Herceptin Court judgement reassuring

Today's High Court judgement on Herceptin gives New Zealanders significant reassurances about PHARMAC's processes and decision making, says PHARMAC’s acting chief executive Matthew Brougham.

“PHARMAC has considerable sympathy for women with breast cancer, as it does for all New Zealanders with serious illness,” says Matthew Brougham. “Taking legal proceedings while living with breast cancer is an understandably difficult situation.”

“The Court found that PHARMAC’s decision to fund the 9 week treatment was robust. There was a wide consultation process, receiving views from a range of interested parties.”

Justice Gendall referred to the consultation as “comprehensive”.

The judge found that none of the grounds challenging PHARMAC’s 9-week funding decision were valid.

Justice Gendall said of the nine-week decision:

“The public was told, in clear terms, what PHARMAC’s proposal was. All who wanted to express a view were heard. No procedural unfairness occurred. The decision to fund the nine weeks regime was not unreasonable or irrational in any legal sense. There was ample evidence to support it being reasonable, though many may have disagreed.”

Of 28 grounds of appeal considered by the Court, 27 were not upheld. The Court found:

 All allegations that the decisions were biased, unreasonable, pre-determined or irrational were without basis.

 The individual applications for cancer Exceptional Circumstances funding were properly and robustly considered, and the applicants were “afforded every opportunity” to put forward their cases.

 Both the costs and benefits of medicines are relevant considerations for PHARMAC’s clinical advisory committee, PTAC.

The Court did, however, find that PHARMAC ought to have consulted on its July 2006 decision not to fund Herceptin at that time, and set it aside. The Court has ordered that PHARMAC should now consult on its decision of July 2006.

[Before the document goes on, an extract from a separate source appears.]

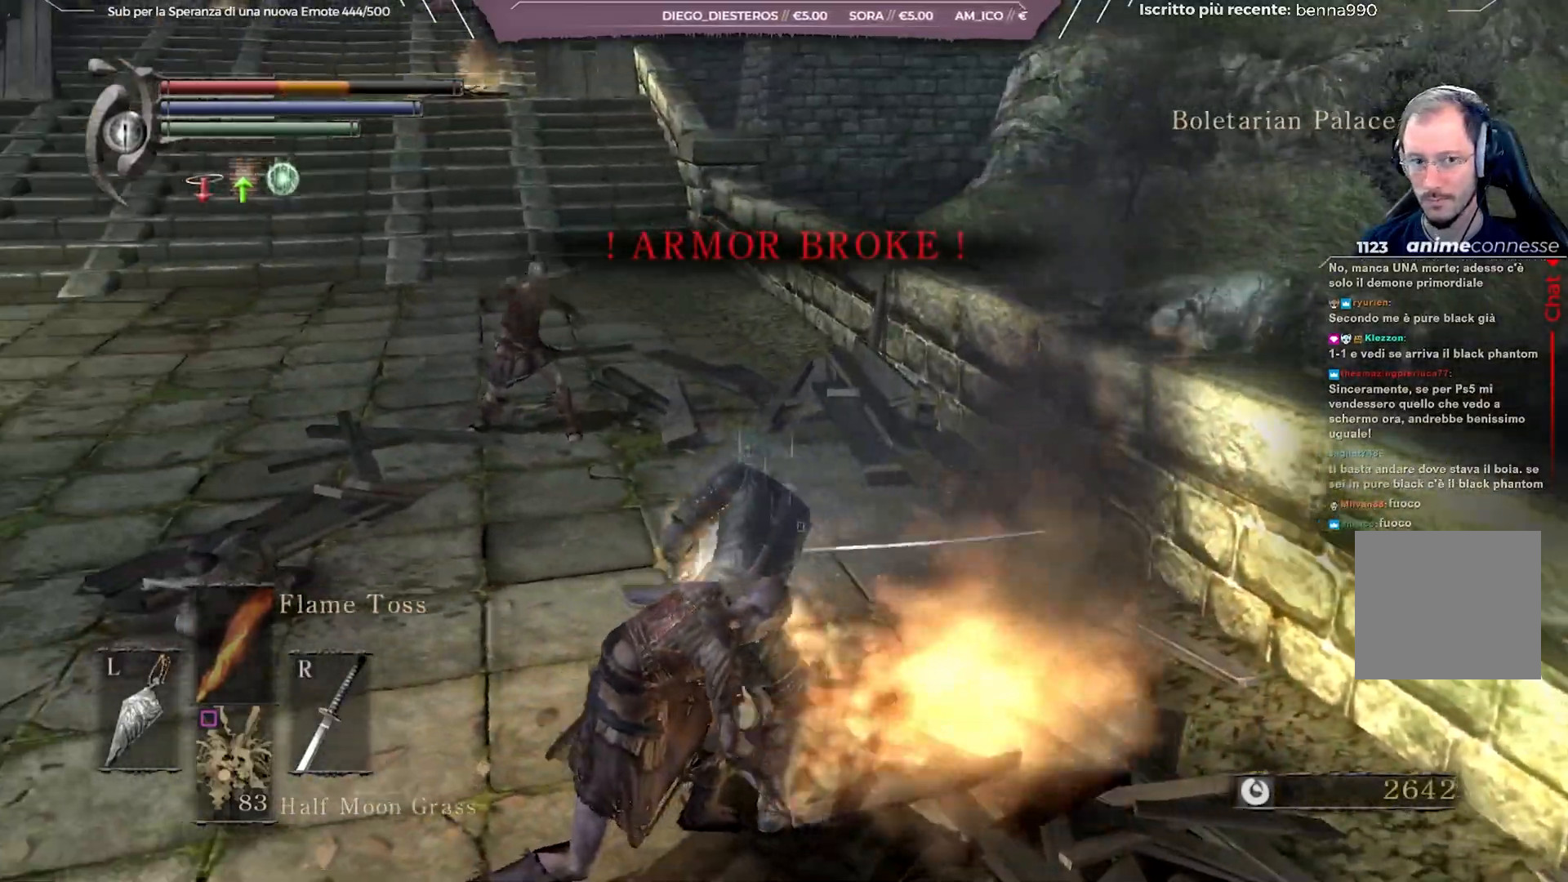
{"buttons": [], "left_stick": "center", "right_stick": "center", "events": [[17, "left_stick", "right"], [183, "right_stick", "right"], [317, "right_stick", "center"], [350, "left_stick", "center"]]}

PHARMAC is required to consult if it’s considered appropriate to do so; a judgment that PHARMAC made very carefully. Justice Gendall referred to the consideration about whether to consult as "finely balanced". He found that the high profile nature of the issues in particular meant that PHARMAC should have consulted.

“PHARMAC needs to carefully consider the judgement before taking any steps. This includes considering the wider implications for PHARMAC's decision making,” says Matthew Brougham.

“PHARMAC remains open to funding a longer treatment regimen of Herceptin if evidence suggests that it, relative to other medicines that could be funded, would achieve the best health outcomes for New Zealanders.”